According to a new study, the human brain contains particular neurons, called D2, that tell us to stop drinking.
But problematically, D2 neurons tend to become deactivated when we drink too much alcohol, the Texas A&M Health Science Center College of Medicine study concludes.
This deactivation means we drink more, in a self-perpetuating cycle.
And according to lead author Professor Jun Wang, binge drinking balanced out by a dry spell only serves to weaken these neurons.
However, researchers hope the findings could provide insight into another mechanism underlying the complicated disease of alcoholism, leading to more specific targeted treatment.

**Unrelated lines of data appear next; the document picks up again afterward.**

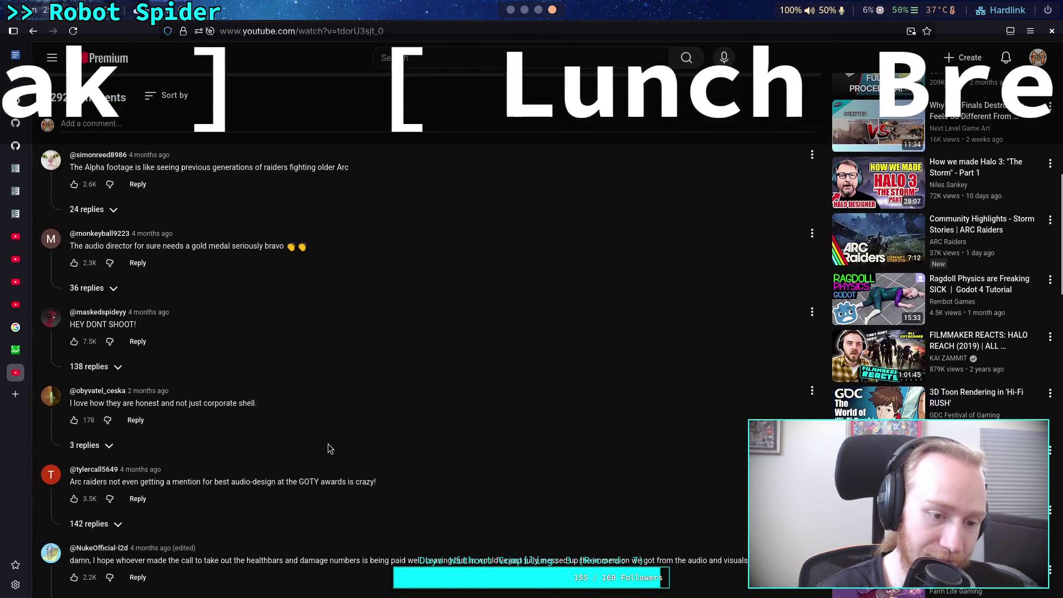
{"action": "scroll", "coordinate": [327, 443], "scroll_direction": "down", "scroll_amount": 3}
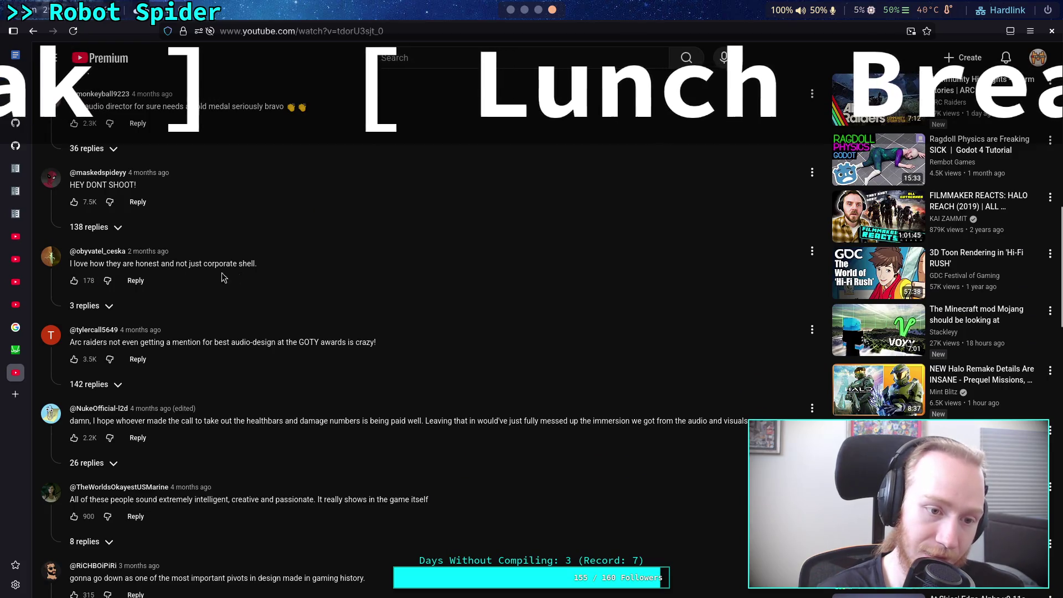
{"action": "left_click", "coordinate": [249, 329]}
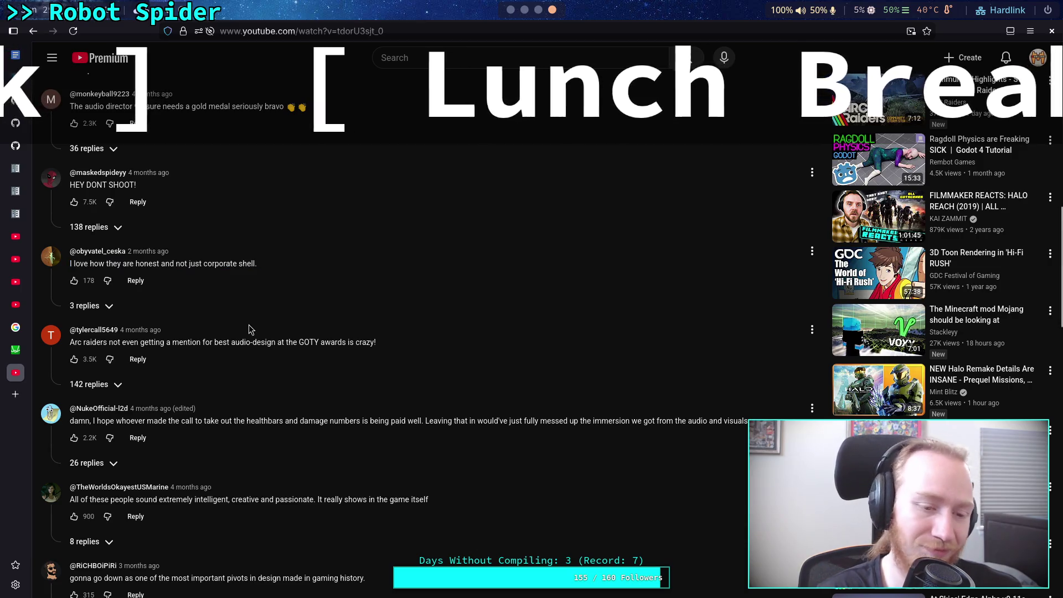
{"action": "scroll", "coordinate": [249, 329], "scroll_direction": "down", "scroll_amount": 4}
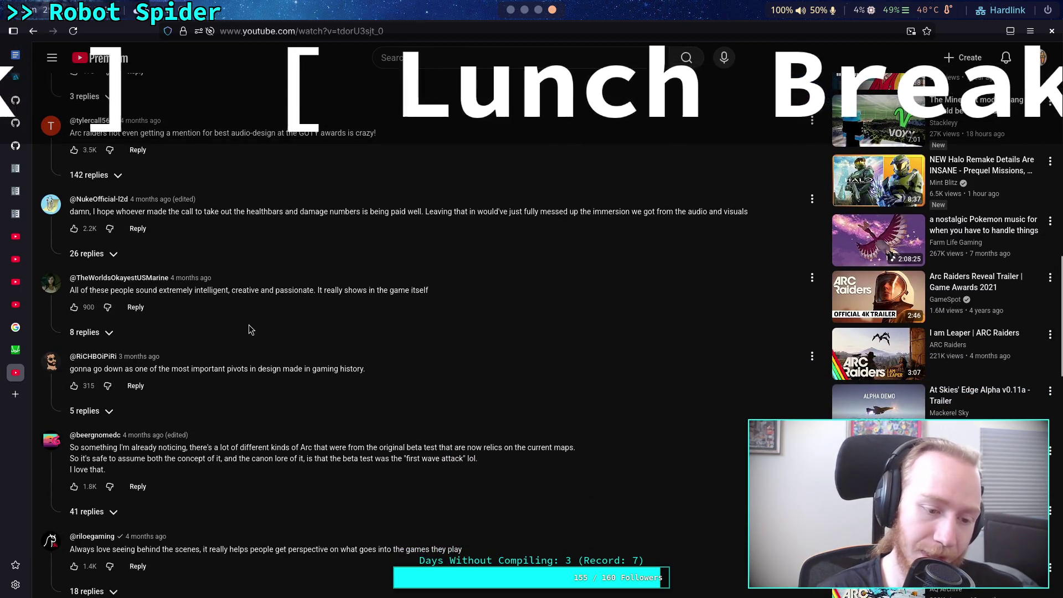
{"action": "scroll", "coordinate": [249, 328], "scroll_direction": "down", "scroll_amount": 2}
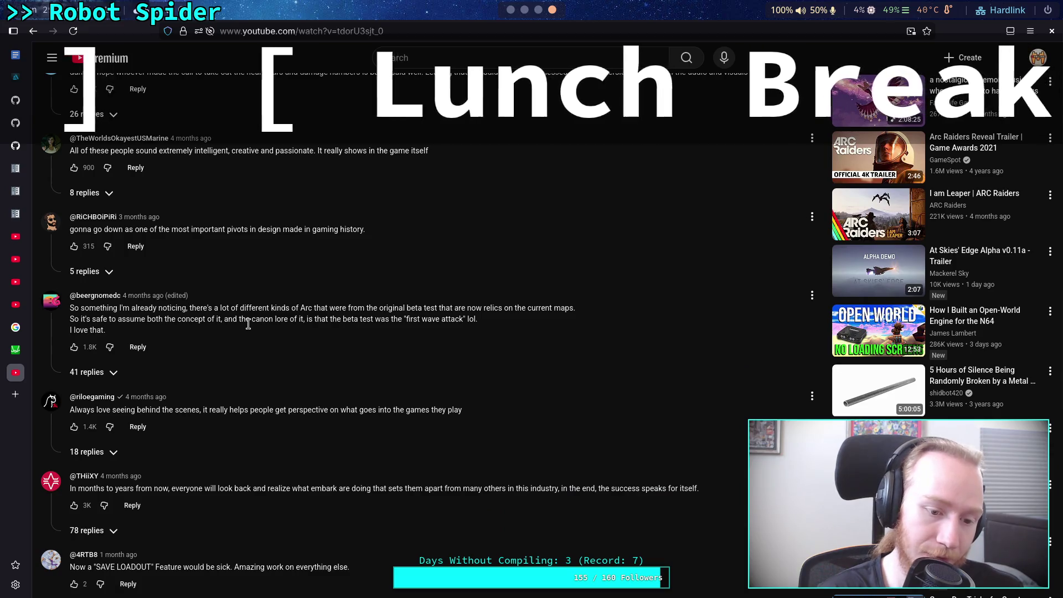
{"action": "scroll", "coordinate": [248, 324], "scroll_direction": "down", "scroll_amount": 2}
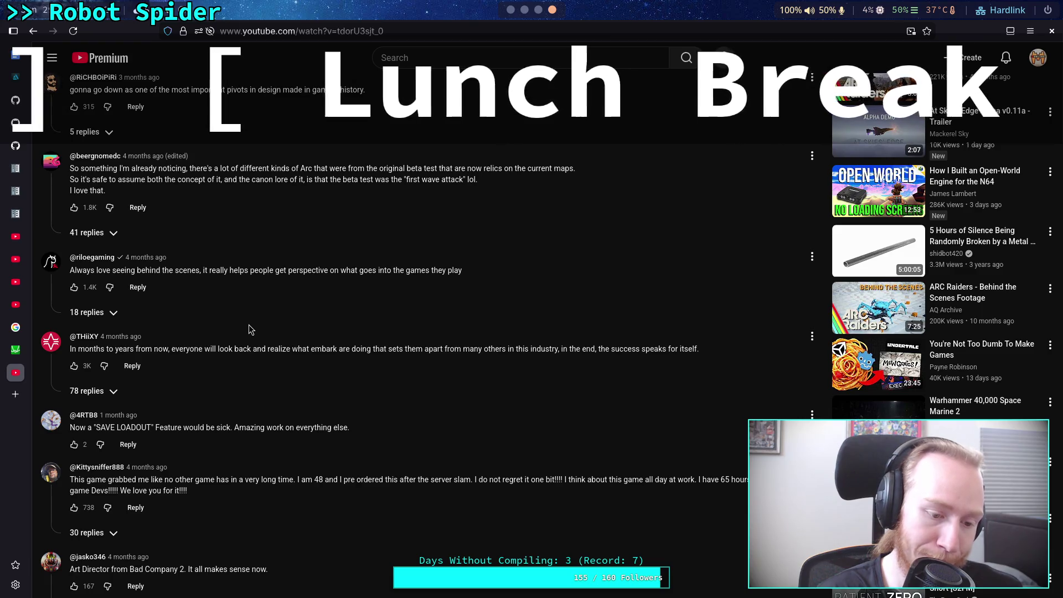
{"action": "scroll", "coordinate": [249, 330], "scroll_direction": "down", "scroll_amount": 6}
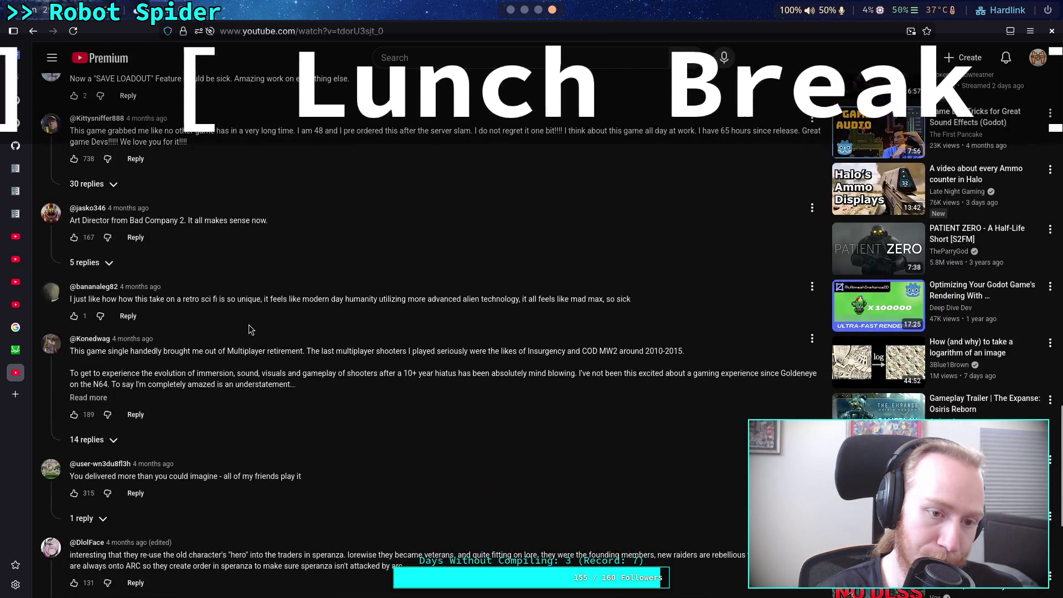
{"action": "scroll", "coordinate": [410, 378], "scroll_direction": "up", "scroll_amount": 15}
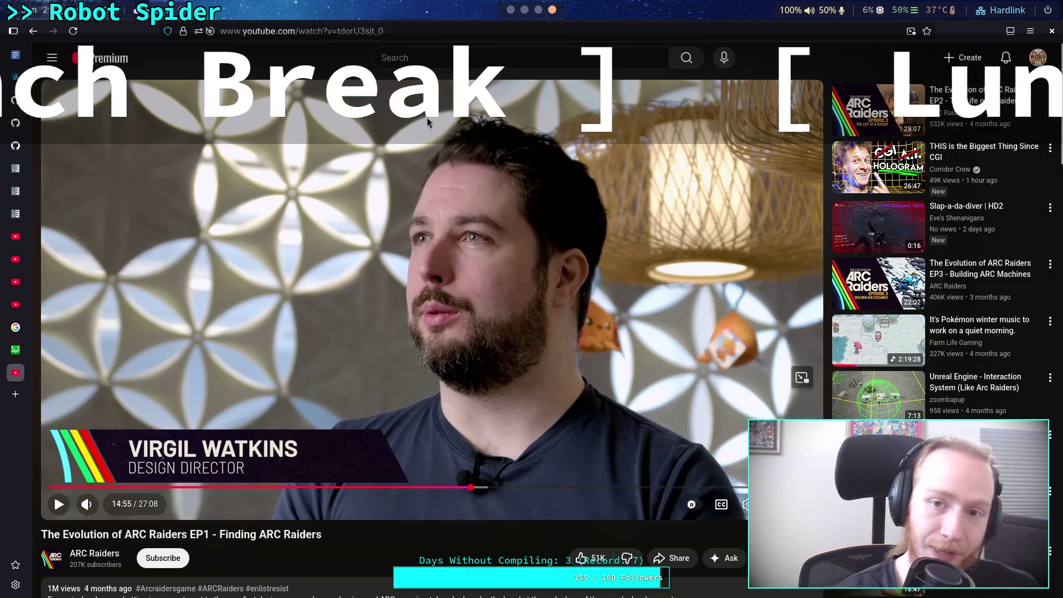
{"action": "left_click", "coordinate": [528, 11]}
{"action": "left_click", "coordinate": [538, 10]}
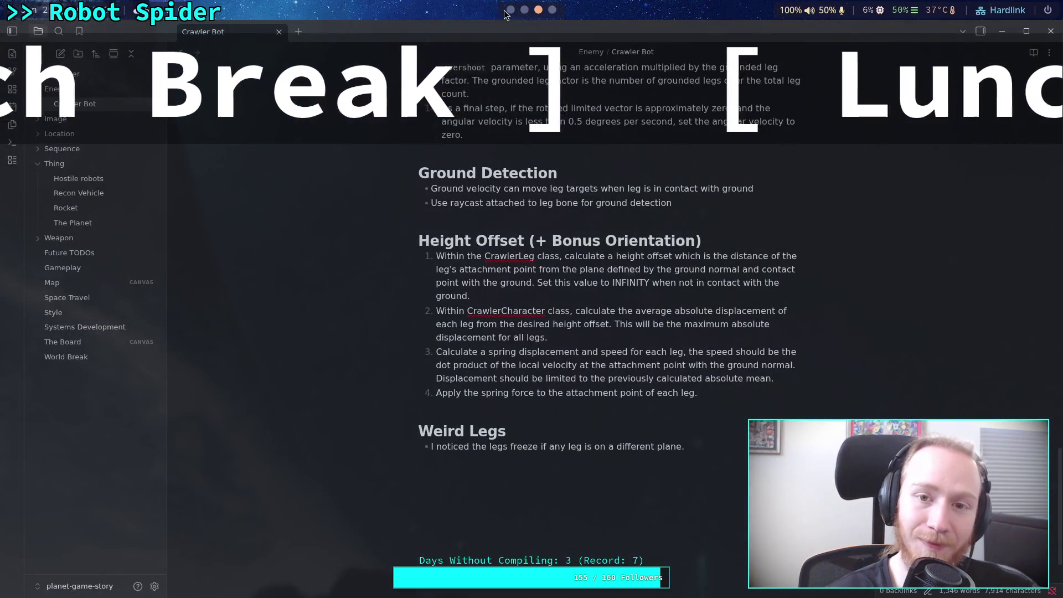
{"action": "left_click", "coordinate": [552, 10]}
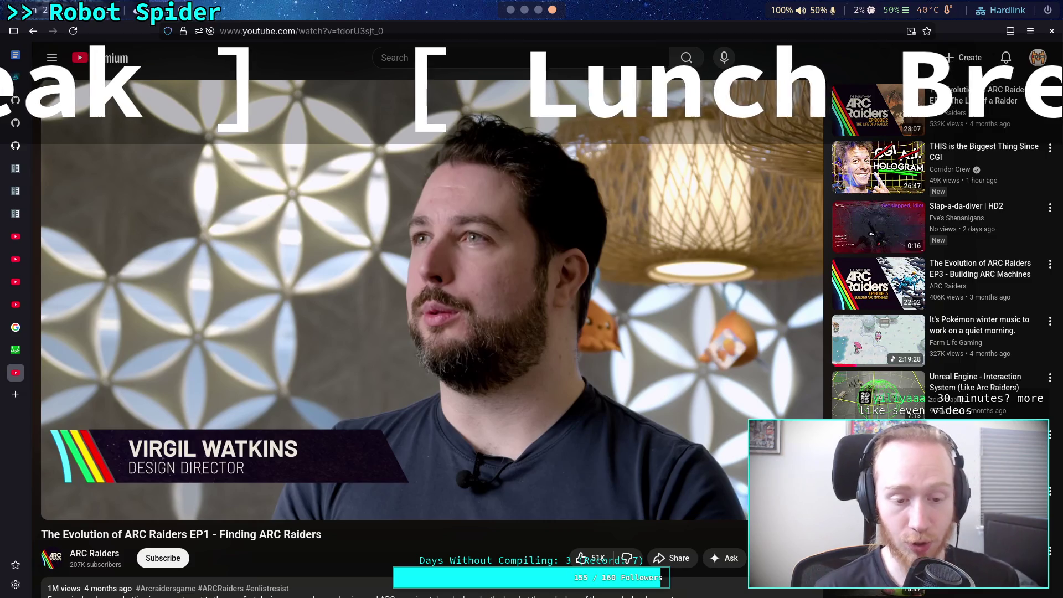
Step: Seek the video back from 10:55 to 10:41, where the technical designer interview begins
{"action": "mouse_move", "coordinate": [361, 168]}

By activating particular neurons, scientists may be able to influence drinking behavior.
‘At least from the addiction point of view, D2 neurons are good,’ said Jun Wang, the corresponding author on the paper and assistant professor in the Department of Neuroscience and Experimental Therapeutics at the Texas A&M College of Medicine.
‘When they are activated, they inhibit drinking behavior, and therefore activating them is important for preventing problem drinking behavior.’
The study backed by the National Institute on Alcohol Abuse and Alcoholism (NIAAA) comes after Dr Wang identified another neurons, called D1, which incite cravings.
The previous study, published in September 2015, found alcohol consumption alters the physical structure and function of neurons, called medium spiny neurons, in the dorsomedial striatum.
Essentially, they found that activation of one type of neuron, called D1, determines whether one drink leads to two.
Each neuron has one of two types of dopamine receptors – D1 or D2 – and so can be thought of as either D1 or D2 neurons.
Each neuron has one of two types of dopamine receptors – D1 or D2 – and so can be thought of as either D1 or D2 neurons. D1 neurons incite alcohol cravings, whereas D2 neurons tell us to stop drinking
D1 neurons are informally called part of a ‘go’ pathway in the brain. Therefore, they are the ones that incite alcohol cravings.
D2 neurons, meanwhile, are in the ‘no-go’ pathway, meaning that when D2 neurons are activated, they discourage action – telling you to do nothing.
Dr Wang and his team tested the theory on animals.
They found that in animal models, repeated cycles of excessive alcohol intake, followed by abstaining from alcohol, changed the strength of these neuronal connections.
In others words, regular binge drinking separated by dry spells actually trained the brain to crave drinking.
‘Think of the binge drinking behavior of so many young adults,’ Wang said.
‘Essentially they are probably doing the same thing that we’ve shown leads to inhibition of these so-called “good” neurons and contributes to greater alcohol consumption.’